Meine Arbeit und die weiterer Gutachter wurde mehr als drei Jahre später bestätigt, auch von den Ermittlungsbehörden. Ich hatte 4000 Seiten Akten, Chats und Protokolle der Gaming-Plattform Steam ausgewertet, und darin kam sehr stark zum Ausdruck, dass der Täter aus rassistischen Motiven handelte. Er bewunderte Anders Breivik, war vernetzt mit einem späteren Attentäter in Amerika. Sein Manifest hatte den Titel: "Ich werde jetzt jeden Deutschen Türken auslöschen egal wer.docx". Ich kenne die Opferfamilien und weiß um ihr Unverständnis, dass die Tat so lange als unpolitisch eingestuft wurde durch bayerische Behörden.
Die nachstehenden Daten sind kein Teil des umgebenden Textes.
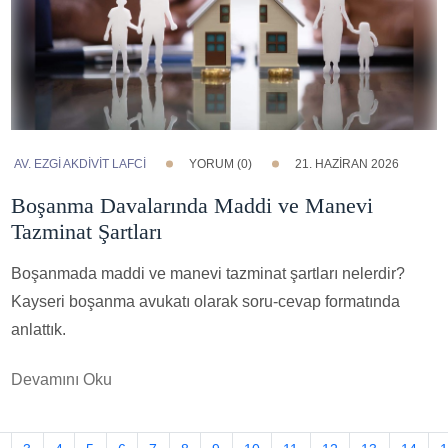
AV. EZGI AKDİVİT LAFCİ
YORUM (0)
21. HAZIRAN 2026
Boşanma Davalarında Maddi ve Manevi
Tazminat Şartları
Boşanmada maddi ve manevi tazminat şartları nelerdir?
Kayseri boşanma avukatı olarak soru-cevap formatında
anlattık.
Devamını Oku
Klingt nach Behördenversagen.
Natürlich. Hinzu kam noch das Argument aus Bayerns Innenministerium, David S. sei doch nie Teil einer rechtsextremen Partei oder Organisation gewesen. Zugrunde lag ein völlig veraltetes Bild, Parteimitgliedschaft ist bei solchen Tätern ja längst obsolet. Dieser Täter war wie die Täter von Halle und Hanau, die ich ebenfalls analysiert habe, in virtuellen Netzwerken unterwegs. Man muss die Online-Foren viel besser ausforschen, unsere Behörden hinken da weit hinterher. Erst jetzt wird die Tiktok-Radikalisierung im Bereich des Terrorismus zu einem großen Thema. Bislang haben wir uns als Gesellschaft viel zu wenig mit Radikalisierung beschäftigt.
Stattdessen bestimmt vor allem die Herkunft des Täters die Diskussion, die auf ein Attentat folgt.
Das ist immer so gewesen. Im Fall David S. hieß es gleich von der AfD auf Twitter: islamistischer Terroranschlag in München. Unmittelbar nach Anschlägen setzt der Kampf um Deutungshoheit ein. Bei dem Fall jetzt in Mannheim war gleich das Haupt-Narrativ gesetzt: Es war ein Deutscher. Was ja richtig ist und auch erklärbar bei der panischen Angst in den Behörden vor einem weiteren islamistischen Einzeltäter-Anschlag. Bedenklich bleibt, dass die Ermittler sogleich ein politisches Tatmotiv ausgeschlossen haben.